Hilfreich seien auch ehrenamtliche Initiativen wie die Nachbarschaftshilfe. Sie ermöglichten es, die Erkrankten und Pflegenden in der Mitte der Gesellschaft zu behalten. Was Angehörige ebenfalls bräuchten, sei der Austausch, um mit der Situation klarzukommen.
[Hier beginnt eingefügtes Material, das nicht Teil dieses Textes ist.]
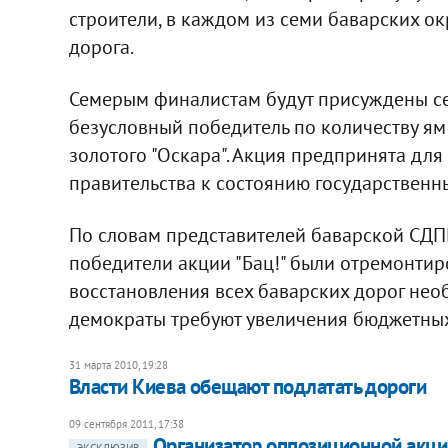
строители, в каждом из семи баварских о
дорога.
Семерым финалистам будут присуждены се
безусловный победитель по количеству ям
золотого "Оскара". Акция предпринята для
правительства к состоянию государствен
По словам представителей баварской СДПГ
победители акции "Бац!" были отремонтиро
восстановления всех баварских дорог нео
демократы требуют увеличения бюджетных
31 марта 2010, 19:28
Власти Киева обещают подлатать дороги
09 сентября 2011, 17:38
Организатор оппозиционной акци
ЭКСКЛЮЗИВ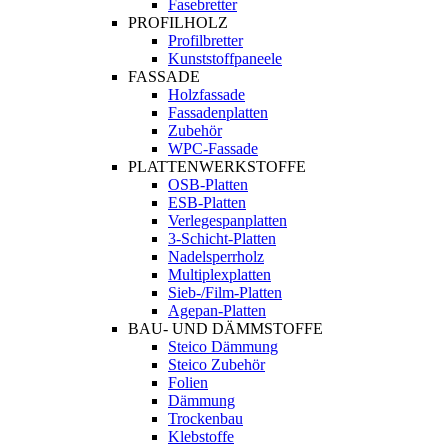
Fasebretter
PROFILHOLZ
Profilbretter
Kunststoffpaneele
FASSADE
Holzfassade
Fassadenplatten
Zubehör
WPC-Fassade
PLATTENWERKSTOFFE
OSB-Platten
ESB-Platten
Verlegespanplatten
3-Schicht-Platten
Nadelsperrholz
Multiplexplatten
Sieb-/Film-Platten
Agepan-Platten
BAU- UND DÄMMSTOFFE
Steico Dämmung
Steico Zubehör
Folien
Dämmung
Trockenbau
Klebstoffe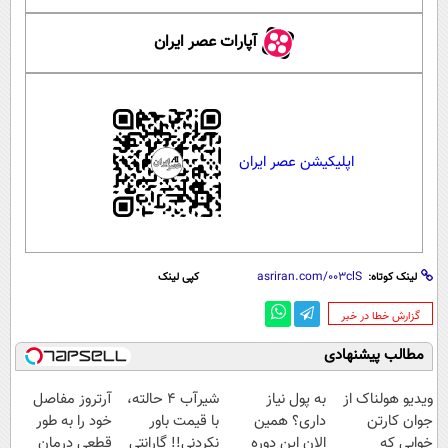
آپارات عصر ایران
اپلیکیشن عصر ایران
لینک کوتاه:
کپی لینک
‌گزارش خطا در خبر
مطالب پیشنهادی
ویدیو هولناک از
به پول نیاز
شیر‌آب ۴ حالته،
آرتروز مفاصل
جوان کارتن
داری؟ همین
با قیمت باور
خود را به طور
خوابی که
الان این دوره
نکردنی!! گارانتی
قطعی درمان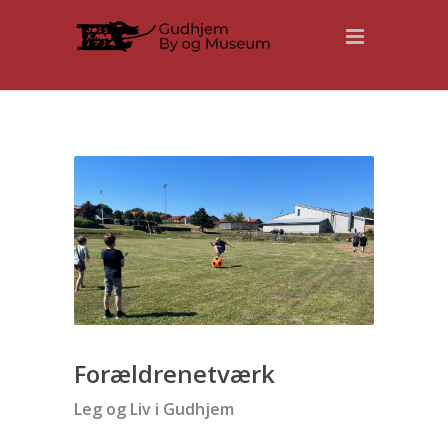
Forældrenetværk
Leg og Liv i Gudhjem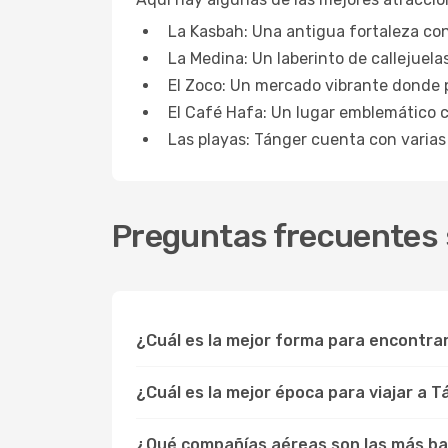
La Kasbah: Una antigua fortaleza con 
La Medina: Un laberinto de callejuela
El Zoco: Un mercado vibrante donde 
El Café Hafa: Un lugar emblemático co
Las playas: Tánger cuenta con varias
Preguntas frecuentes s
¿Cuál es la mejor forma para encontra
¿Cuál es la mejor época para viajar a 
¿Qué compañías aéreas son las más ba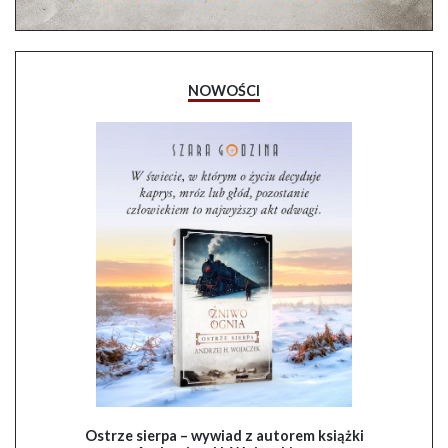
NOWOŚCI
Ostrze sierpa – wywiad z autorem książki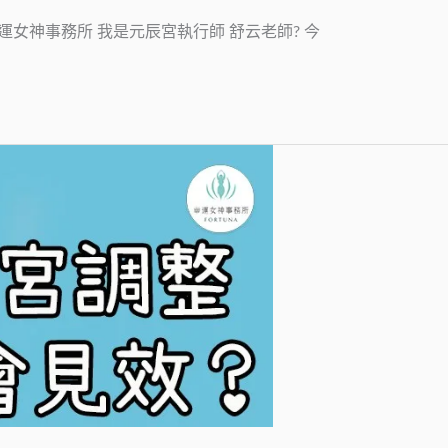
運女神事務所 我是元辰宮執行師 舒云老師? 今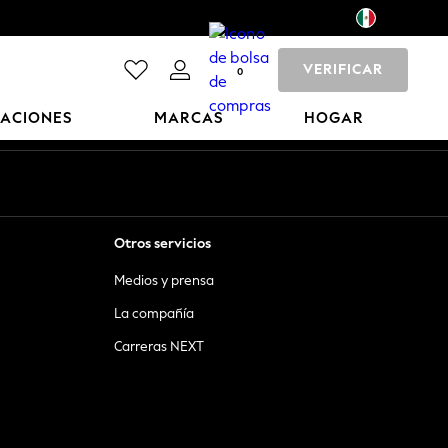
VERIFICAR
0
CACIONES
MARCAS
HOGAR
Otros servicios
Medios y prensa
La compañía
Carreras NEXT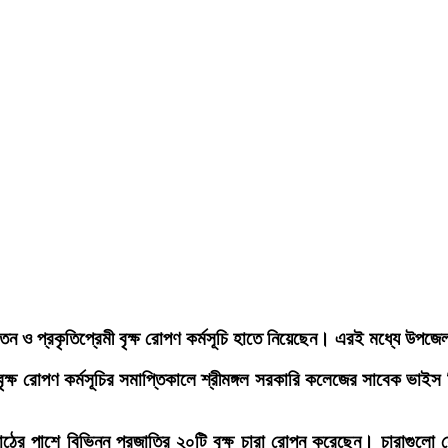
ন ও প্রকৃতিপ্রেমী বৃক্ষ রোপণ কর্মসূচি হাতে নিয়েছেন। এরই মধ্যে উপজেল
 বৃক্ষ রোপণ কর্মসূচির সমাপ্তিকালে শ্রীমঙ্গল সরকারি কলেজের সাবেক ভাইস 
 মাঠের পাশে বিভিন্ন প্রজাতির ২০টি বৃক্ষ চারা রোপন করেছেন। চারাগুল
Kretschmann informierte über die Impulskampagne Demenz der Alzheimer-Gesellschaft und Tipps, die Pflegenden und Betroffenen den Alltag erleichterten. Am Ende dankte sie den im Campus anwesenden Gruppierungen: „Sie machen einen ganz wichtigen Job und helfen, dass unsere Gesellschaft auch menschlich bleibt.“
Wochen der Pflege gehen noch bis zum 22. November
Weitere Vorträge
Hans-Henning Averbeck stellte den Campus für Pflege Nordschwarzwald, seine Historie und die dort vermittelten Ausbildungen vor. Einblicke in den Verein sozialer Dienstleister (VSD) gewährte der Vorsitzende Uwe Raible. Die Vorstellung des Demenz-Netzes übernahm Oberarzt Alexander Menges vom Klinikum für Psychiatrie in Freudenstadt. Der Leiter des Geriatrischen Schwerpunkts am Klinikum Freudenstadt, Klaus Rademacher, sprach über die ambulante Ethikberatung. Die Vorstellung des Arbeitskreises Runder Tisch palliative Versorgung übernahm Klinikseelsorgerin Gisela Ehrhardt. Für die Musik vor, zwischen und nach den Vorträgen sorgte die Band Feldsonne & Friends.
Kommunale Pflegekonferenz
Ihr Hauptziel ist die Vernetzung der Akteure im Umfeld der Pflege und die Abstimmung der Angebote auf die Bedarfe der Menschen vor Ort. Sie sind ein wichtiger Baustein dafür, pflegerische Strukturen weiter auszubauen. Durch das Landespflegestrukturgesetz wurde dafür eine gesetzliche Grundlage geschaffen.
Wochen der Pflege
Vom 14. Oktober bis 22. November finden insgesamt 27 Veranstaltungen und Vorträge rund um das Thema Alter, Demenz, Pflege und Sterben statt.